**PROVIDED PASSAGE**
************

This is of course because Django _should not_ be used for serving static files
in production. It is has to be handled before it reaches the Application layer
i.e. by the web server.

Before Amazon S3 and CloudFront, it used to be the job of Apache or Nginx to
serve static content but now that we have cloud based solutions they would be
more robust. So it makes sense not to include such production deployment
details from Django docs. But it is incredibly useful to have a stand-in
functionality while you are in development.

------
route3
Lots of useful information here and kudos to the author for composing a well-
written post: summary of the issue, "here's how we fixed it" (with code
samples) and concludes with some caveats/things to watch for. (Reminder:
quality content like this is how inbound marketing works)

IMHO the official Django docs are some of the best you'll find anywhere of any
open source project. My suggestion, though, is to read and re-read and make
sure you gather all documented information about $YOUR_TOPIC before
formulating your own game plan. For example, here is the chapter on handling
static assets in Django:

<https://docs.djangoproject.com/en/dev/howto/static-files/>

There are a lot of relevant links on that page that are worth following if you
want to make sure you a) get the picture and b) know how you want it to all
come together for your project.

Lastly, on the topic of storing assets: if you want to offer a Django-ready
library for your new cloud storage startup/setup, consider writing your own
file storage handler

[https://docs.djangoproject.com/en/dev/howto/custom-file-
stor...](https://docs.djangoproject.com/en/dev/howto/custom-file-storage/)

************

**STUDY QUESTIONS**
- 1) From the thread on Django static files, write out the text between "This is of course" and "the web server.", inclusive.
- 2) In the thread on Django static files, what should handle static files in production before they reach the application layer?
The material that follows plays no part in what you need to do here.

**GIVEN DATA**
************

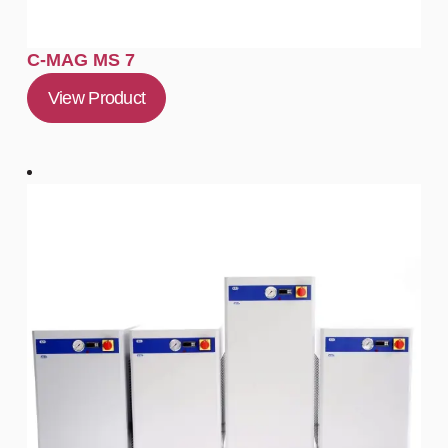
C-MAG MS 7
View Product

************

**ANSWERS BY ITEM NUMBER**
- 1)
This is of course because Django _should not_ be used for serving static files
in production. It is has to be handled before it reaches the Application layer
i.e. by the web server.

- 2) The web server.